Don’t invest unless you’re prepared to lose all the money you invest. This is a high risk investment, and you are unlikely to be protected if something goes wrong. Learn more.

April 30, 2026

By Marcus Love

The longer I play this game, the longer I want to play it

Reflections on building a business alongside a family

In March 2020, the world stopped and Adrian and I started.

No office, no handshakes, no in-person meetings. Just two brothers, our laptops, and a conviction that we were building something worth building. We spent the early months on video calls, pitching investors we'd never met in person, asking people to back us through a Zoom window, at a moment when nobody knew what anything was going to look like on the other side.

They said yes and we closed Fund I without once sitting in the same room as most of our investors. What we understood, even then, was that what we were really asking people to do was bet on the founders, on us. That's exactly what we ask of ourselves now, every time we meet a new founder.

Compounding

Fund I closed December 2020. Fund II, November 2021. Fund III, April 2023. We moved to an evergreen structure, became FCA regulated in July 2024, and this year we saw our first capital returned to investors: a full-arc exit, from early-stage conviction all the way through to a result. Five years of patient work, visible at last.

Patience in this business isn't passive. It's the hardest active choice you make, every single day.

That lesson didn't come from a textbook. It came from becoming a father.

What changed when the kids arrived

The same month Adrian and I started dreaming up Love Ventures, I met the woman I'd go on to marry. I didn't know that then, and yet, looking back, the timing says something. She was already building her own thing, a solo consultancy she'd put real conviction behind. Two people who'd each decided to back themselves, finding each other mid-leap.

What that meant in practice was that we both understood the other's world without having to explain it. The late calls, the quiet anxiety before a big decision, the way a deal or a client can colonise your headspace at the worst possible moment. There was no illusion on either side about what we were each carrying.
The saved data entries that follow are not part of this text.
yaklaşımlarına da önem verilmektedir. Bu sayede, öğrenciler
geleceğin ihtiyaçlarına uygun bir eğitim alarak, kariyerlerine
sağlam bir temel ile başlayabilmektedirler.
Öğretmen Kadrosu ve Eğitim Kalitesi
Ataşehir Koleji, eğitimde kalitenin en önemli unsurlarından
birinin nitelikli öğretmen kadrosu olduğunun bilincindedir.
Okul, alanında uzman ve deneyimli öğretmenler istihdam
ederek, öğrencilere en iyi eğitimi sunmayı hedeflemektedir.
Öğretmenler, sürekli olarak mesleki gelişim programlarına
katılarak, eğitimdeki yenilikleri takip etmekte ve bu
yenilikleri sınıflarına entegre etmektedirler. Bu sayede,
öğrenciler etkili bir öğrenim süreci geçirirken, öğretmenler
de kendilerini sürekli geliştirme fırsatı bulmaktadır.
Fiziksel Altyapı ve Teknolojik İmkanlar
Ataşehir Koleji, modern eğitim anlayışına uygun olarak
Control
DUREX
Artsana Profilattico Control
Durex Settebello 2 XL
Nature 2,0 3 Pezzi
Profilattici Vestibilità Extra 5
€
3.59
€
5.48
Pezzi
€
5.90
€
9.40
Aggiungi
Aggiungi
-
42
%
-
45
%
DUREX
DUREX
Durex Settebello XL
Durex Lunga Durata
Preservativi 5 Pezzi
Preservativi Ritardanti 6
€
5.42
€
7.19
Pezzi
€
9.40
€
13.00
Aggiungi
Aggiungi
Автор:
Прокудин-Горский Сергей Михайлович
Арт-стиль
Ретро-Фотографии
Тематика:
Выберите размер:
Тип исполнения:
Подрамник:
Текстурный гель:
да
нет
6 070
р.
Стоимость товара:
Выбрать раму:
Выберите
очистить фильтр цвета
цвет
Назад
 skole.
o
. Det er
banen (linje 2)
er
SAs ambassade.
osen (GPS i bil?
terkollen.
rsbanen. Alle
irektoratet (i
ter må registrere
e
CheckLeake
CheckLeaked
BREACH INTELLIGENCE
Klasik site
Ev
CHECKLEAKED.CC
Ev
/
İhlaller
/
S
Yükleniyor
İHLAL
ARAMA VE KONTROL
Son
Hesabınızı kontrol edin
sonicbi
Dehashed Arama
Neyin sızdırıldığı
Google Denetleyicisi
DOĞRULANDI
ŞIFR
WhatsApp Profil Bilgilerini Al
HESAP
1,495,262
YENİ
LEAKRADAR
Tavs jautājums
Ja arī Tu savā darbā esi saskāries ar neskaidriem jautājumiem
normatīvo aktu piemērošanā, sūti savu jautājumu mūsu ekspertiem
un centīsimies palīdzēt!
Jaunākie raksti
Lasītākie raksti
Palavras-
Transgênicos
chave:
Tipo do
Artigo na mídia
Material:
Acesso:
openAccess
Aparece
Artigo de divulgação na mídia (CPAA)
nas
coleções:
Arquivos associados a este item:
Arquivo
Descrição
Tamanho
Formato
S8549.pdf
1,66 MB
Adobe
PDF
It also meant that when our son arrived in January 2023, and our daughter in March 2025, we had to figure out - together, imperfectly, on the move - how two people building demanding things make space for a family that deserves their full attention. We're still figuring it out, there are points of conflict and there are weeks that don't balance. However, there is an understanding, hard-won and ongoing, about what we're each trying to do and why.

Kicking a ball around the garden with my three-year-old son, holding my daughter's hand as she takes her first wobbly steps, and knowing both of them are going to grow up in the world your portfolio companies are helping to shape - that changes something. Longevity stops being an investment principle and becomes something you feel.

Why longevity is our edge, not our compromise

There's a version of impact investing that trades returns for conscience but that's not what we do. The founders we back are building for durable, real-world problems, and durable problems make for durable businesses. The most resilient companies we've seen are the ones solving something that doesn't go away when sentiment shifts or a macro cycle turns.

Parenthood didn't soften my investment lens, it focussed it. We ask harder questions now about whether a problem is real and lasting, whether the founder has the conviction to stay in it for the long game, and whether the business is built to compound, not just to exit quickly and expensively.

Longevity has always been a core value at Love Ventures and now it's also something I feel in my bones.

The relationship at the centre

I want to say something about doing this with a co-founder who is also my brother, because I think it matters more than most people acknowledge.

Adrian and I have disagreed, pushed back on each other, divided and conquered, and shown up for each other across six years of building. There is a particular kind of trust that comes from a lifetime of knowing someone: their blind spots, their strengths, what they sound like when they're worried even when they're saying they're fine.

The founders we back are often building with co-founders too so we understand that dynamic from the inside. The relationship at the centre of a company is as important as anything else, maybe more so. We look for it, and we invest in it.

Keep building

Six years in, I don't have a tidy conclusion - and that's sort of the point. The uncertainty hasn't gone away. What's changed is that I'm no longer waiting for it to resolve. I've got two good reasons to stay in this for the long run, and a portfolio of founders I believe in just as much.


To every founder building through the doubt right now: we see you.